Work request:
Without including any pictures, retype exactly the lines from the top of the records through the line containing "pinky tip: (191, 110)", that final line included.

Source material:
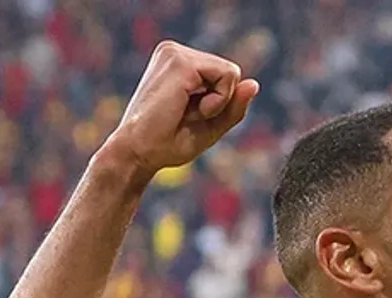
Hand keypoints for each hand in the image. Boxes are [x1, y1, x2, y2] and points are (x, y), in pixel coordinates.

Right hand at [101, 40, 259, 181]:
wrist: (137, 153)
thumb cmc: (166, 143)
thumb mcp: (210, 125)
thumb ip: (233, 106)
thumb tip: (254, 84)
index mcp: (177, 63)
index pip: (224, 76)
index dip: (219, 104)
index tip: (188, 116)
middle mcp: (175, 51)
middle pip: (230, 73)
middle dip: (219, 102)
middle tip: (186, 117)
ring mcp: (176, 53)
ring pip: (231, 73)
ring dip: (217, 103)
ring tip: (185, 113)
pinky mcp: (180, 62)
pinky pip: (228, 76)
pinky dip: (217, 102)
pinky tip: (191, 110)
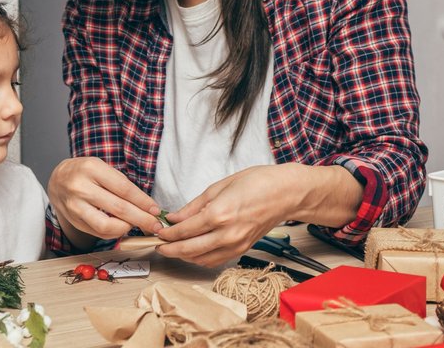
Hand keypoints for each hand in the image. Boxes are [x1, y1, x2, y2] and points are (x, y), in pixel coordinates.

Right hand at [48, 156, 162, 246]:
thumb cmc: (85, 172)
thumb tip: (146, 207)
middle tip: (156, 226)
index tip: (156, 210)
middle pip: (118, 208)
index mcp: (92, 169)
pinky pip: (98, 232)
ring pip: (106, 225)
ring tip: (137, 226)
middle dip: (141, 219)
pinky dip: (114, 232)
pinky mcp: (73, 221)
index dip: (143, 202)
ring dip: (127, 228)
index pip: (124, 189)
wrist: (57, 179)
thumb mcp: (102, 168)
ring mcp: (75, 206)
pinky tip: (122, 227)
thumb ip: (121, 185)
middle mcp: (81, 187)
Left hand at [155, 166, 285, 266]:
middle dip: (170, 249)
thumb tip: (175, 217)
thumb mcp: (218, 187)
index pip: (185, 230)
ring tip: (173, 248)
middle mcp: (227, 234)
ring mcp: (236, 244)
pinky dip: (200, 258)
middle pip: (189, 249)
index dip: (167, 233)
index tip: (158, 231)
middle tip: (158, 245)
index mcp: (219, 214)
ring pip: (202, 259)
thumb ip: (194, 206)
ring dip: (184, 256)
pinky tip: (192, 251)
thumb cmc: (256, 183)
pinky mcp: (242, 250)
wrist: (285, 193)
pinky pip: (216, 260)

Answer to the exercise:
Hand keypoints for each hand in the image. Boxes are [x1, y1, x2, y2] and points are (x, y), in pixel coordinates.

Right hand at [101, 40, 259, 181]:
wrist: (137, 153)
thumb cmc: (166, 143)
thumb mcp: (210, 125)
thumb ip: (233, 106)
thumb tip: (254, 84)
index mcp: (177, 63)
index pip: (224, 76)
index dip: (219, 104)
index tip: (188, 116)
middle mcp: (175, 51)
middle pip: (230, 73)
middle dip: (219, 102)
middle tip: (186, 117)
ring mcp: (176, 53)
ring pip: (231, 73)
ring dip: (217, 103)
ring tip: (185, 113)
pinky mcp: (180, 62)
pinky pip: (228, 76)
pinky dip: (217, 102)
pinky tip: (191, 110)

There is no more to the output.